• **What the task asks**: Could you retype the records word for word but without any pictures?

Excerpts from a dataset
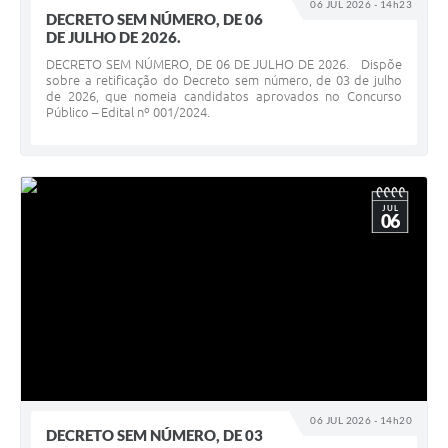
06 JUL 2026 - 14h23
DECRETO SEM NÚMERO, DE 06
DE JULHO DE 2026.
DECRETO SEM NÚMERO, DE 06 DE JULHO DE 2026. Dispõe
sobre a retificação do Decreto sem número, de 03 de julho
de 2026, que nomeia candidatos aprovados no Concurso
Público – Edital nº 001/2024.
JUL
06
06 JUL 2026 - 14h20
DECRETO SEM NÚMERO, DE 03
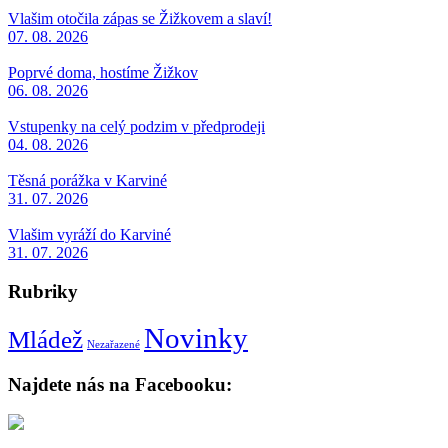
Vlašim otočila zápas se Žižkovem a slaví!
07. 08. 2026
Poprvé doma, hostíme Žižkov
06. 08. 2026
Vstupenky na celý podzim v předprodeji
04. 08. 2026
Těsná porážka v Karviné
31. 07. 2026
Vlašim vyráží do Karviné
31. 07. 2026
Rubriky
Novinky
Mládež
Nezařazené
Najdete nás na Facebooku:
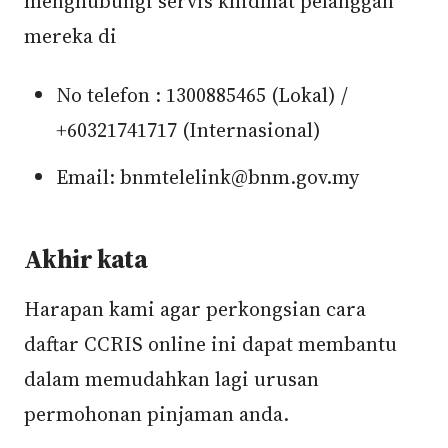
menghubungi servis khidmat pelanggan
mereka di
No telefon : 1300885465 (Lokal) /
+60321741717 (Internasional)
Email: bnmtelelink@bnm.gov.my
Akhir kata
Harapan kami agar perkongsian cara
daftar CCRIS online ini dapat membantu
dalam memudahkan lagi urusan
permohonan pinjaman anda.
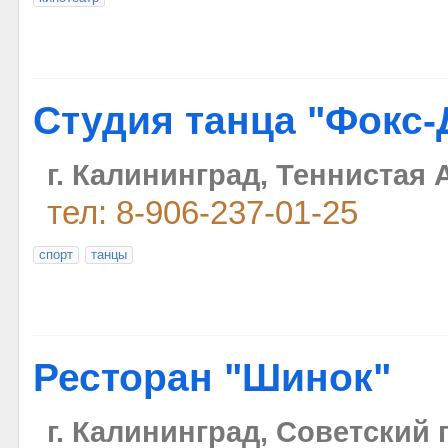
Студия танца "Фокс-
г. Калининград, Теннистая 
тел: 8-906-237-01-25
спорт
танцы
Ресторан "Шинок"
г. Калининград, Советский 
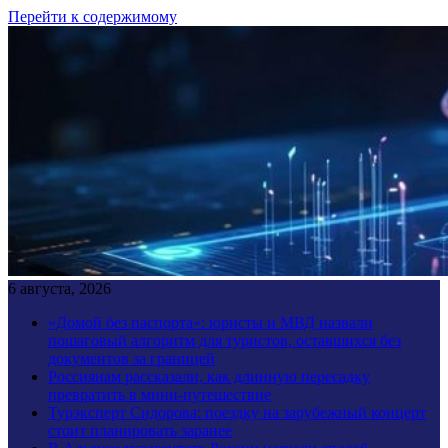
Перейти к содержимому
6 августа, 2026
«Домой без паспорта»: юристы и МВД назвали
пошаговый алгоритм для туристов, оставшихся без
документов за границей
Россиянам рассказали, как длинную пересадку
превратить в мини-путешествие
Турэксперт Сидорова: поездку на зарубежный концерт
стоит планировать заранее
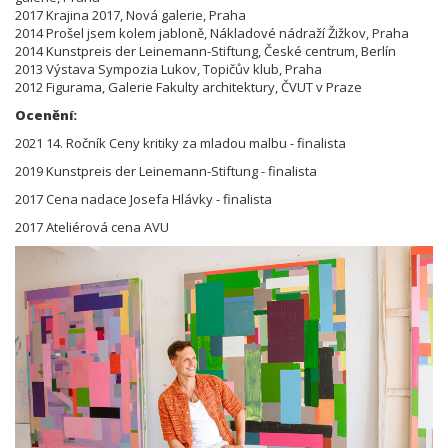
2017 Krajina 2017, Nová galerie, Praha
2014 Prošel jsem kolem jabloně, Nákladové nádraží Žižkov, Praha
2014 Kunstpreis der Leinemann-Stiftung, České centrum, Berlín
2013 Výstava Sympozia Lukov, Topičův klub, Praha
2012 Figurama, Galerie Fakulty architektury, ČVUT v Praze
Ocenění:
2021 14. Ročník Ceny kritiky za mladou malbu - finalista
2019 Kunstpreis der Leinemann-Stiftung - finalista
2017 Cena nadace Josefa Hlávky - finalista
2017 Ateliérová cena AVU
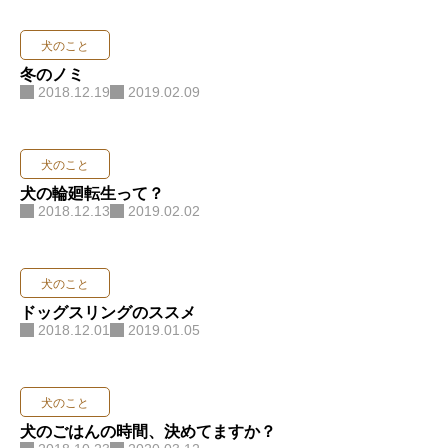
犬のこと
冬のノミ
2018.12.19
2019.02.09
犬のこと
犬の輪廻転生って？
2018.12.13
2019.02.02
犬のこと
ドッグスリングのススメ
2018.12.01
2019.01.05
犬のこと
犬のごはんの時間、決めてますか？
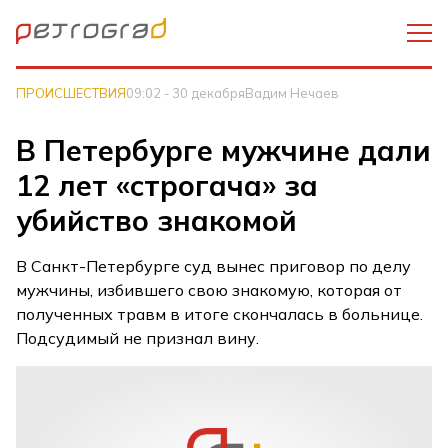
ПРОИСШЕСТВИЯ
09:02 - 30 декабря
Вадим Нечаев
В Петербурге мужчине дали
12 лет «строгача» за
убийство знакомой
В Санкт-Петербурге суд вынес приговор по делу
мужчины, избившего свою знакомую, которая от
полученных травм в итоге скончалась в больнице.
Подсудимый не признал вину.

• **Answer below**:
06 JUL 2026 - 14h23
DECRETO SEM NÚMERO, DE 06
DE JULHO DE 2026.
DECRETO SEM NÚMERO, DE 06 DE JULHO DE 2026. Dispõe
sobre a retificação do Decreto sem número, de 03 de julho
de 2026, que nomeia candidatos aprovados no Concurso
Público – Edital nº 001/2024.
JUL
06
06 JUL 2026 - 14h20
DECRETO SEM NÚMERO, DE 03
Vlašim otočila zápas se Žižkovem a slaví!
07. 08. 2026
Poprvé doma, hostíme Žižkov
06. 08. 2026
Vstupenky na celý podzim v předprodeji
04. 08. 2026
Těsná porážka v Karviné
31. 07. 2026
Vlašim vyráží do Karviné
31. 07. 2026
Rubriky
Novinky
Mládež
Nezařazené
Najdete nás na Facebooku:
menghubungi servis khidmat pelanggan
mereka di
No telefon : 1300885465 (Lokal) /
+60321741717 (Internasional)
Email: bnmtelelink@bnm.gov.my
Akhir kata
Harapan kami agar perkongsian cara
daftar CCRIS online ini dapat membantu
dalam memudahkan lagi urusan
permohonan pinjaman anda.
Студия танца "Фокс-
г. Калининград, Теннистая 
тел: 8-906-237-01-25
спорт
танцы
Ресторан "Шинок"
г. Калининград, Советский 
Перейти к содержимому
6 августа, 2026
«Домой без паспорта»: юристы и МВД назвали
пошаговый алгоритм для туристов, оставшихся без
документов за границей
Россиянам рассказали, как длинную пересадку
превратить в мини-путешествие
Турэксперт Сидорова: поездку на зарубежный концерт
стоит планировать заранее
2017 Krajina 2017, Nová galerie, Praha
2014 Prošel jsem kolem jabloně, Nákladové nádraží Žižkov, Praha
2014 Kunstpreis der Leinemann-Stiftung, České centrum, Berlín
2013 Výstava Sympozia Lukov, Topičův klub, Praha
2012 Figurama, Galerie Fakulty architektury, ČVUT v Praze
Ocenění:
2021 14. Ročník Ceny kritiky za mladou malbu - finalista
2019 Kunstpreis der Leinemann-Stiftung - finalista
2017 Cena nadace Josefa Hlávky - finalista
2017 Ateliérová cena AVU
犬のこと
冬のノミ
2018.12.19
2019.02.09
犬のこと
犬の輪廻転生って？
2018.12.13
2019.02.02
犬のこと
ドッグスリングのススメ
2018.12.01
2019.01.05
犬のこと
犬のごはんの時間、決めてますか？
ПРОИСШЕСТВИЯ
09:02 - 30 декабря
Вадим Нечаев
В Петербурге мужчине дали
12 лет «строгача» за
убийство знакомой
В Санкт-Петербурге суд вынес приговор по делу
мужчины, избившего свою знакомую, которая от
полученных травм в итоге скончалась в больнице.
Подсудимый не признал вину.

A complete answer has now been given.